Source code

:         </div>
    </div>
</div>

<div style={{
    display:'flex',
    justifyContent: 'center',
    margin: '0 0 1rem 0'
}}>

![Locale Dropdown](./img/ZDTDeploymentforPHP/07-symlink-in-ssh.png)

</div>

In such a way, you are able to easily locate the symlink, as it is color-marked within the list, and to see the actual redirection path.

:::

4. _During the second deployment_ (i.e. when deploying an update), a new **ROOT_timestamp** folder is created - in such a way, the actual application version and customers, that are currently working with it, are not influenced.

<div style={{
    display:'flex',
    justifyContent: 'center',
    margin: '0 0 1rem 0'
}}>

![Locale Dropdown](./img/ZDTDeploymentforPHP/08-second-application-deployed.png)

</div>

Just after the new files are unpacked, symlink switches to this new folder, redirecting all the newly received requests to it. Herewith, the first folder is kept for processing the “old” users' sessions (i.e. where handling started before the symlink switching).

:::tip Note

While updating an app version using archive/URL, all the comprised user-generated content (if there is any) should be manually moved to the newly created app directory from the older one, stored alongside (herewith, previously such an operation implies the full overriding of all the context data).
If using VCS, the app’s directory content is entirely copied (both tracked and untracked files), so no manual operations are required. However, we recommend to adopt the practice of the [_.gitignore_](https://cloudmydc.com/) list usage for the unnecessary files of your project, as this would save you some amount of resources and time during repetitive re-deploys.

• **Work to complete**: Write out each line above with the word "files".

• **Exercise result**:
Just after the new files are unpacked, symlink switches to this new folder, redirecting all the newly received requests to it. Herewith, the first folder is kept for processing the “old” users' sessions (i.e. where handling started before the symlink switching).
If using VCS, the app’s directory content is entirely copied (both tracked and untracked files), so no manual operations are required. However, we recommend to adopt the practice of the [_.gitignore_](https://cloudmydc.com/) list usage for the unnecessary files of your project, as this would save you some amount of resources and time during repetitive re-deploys.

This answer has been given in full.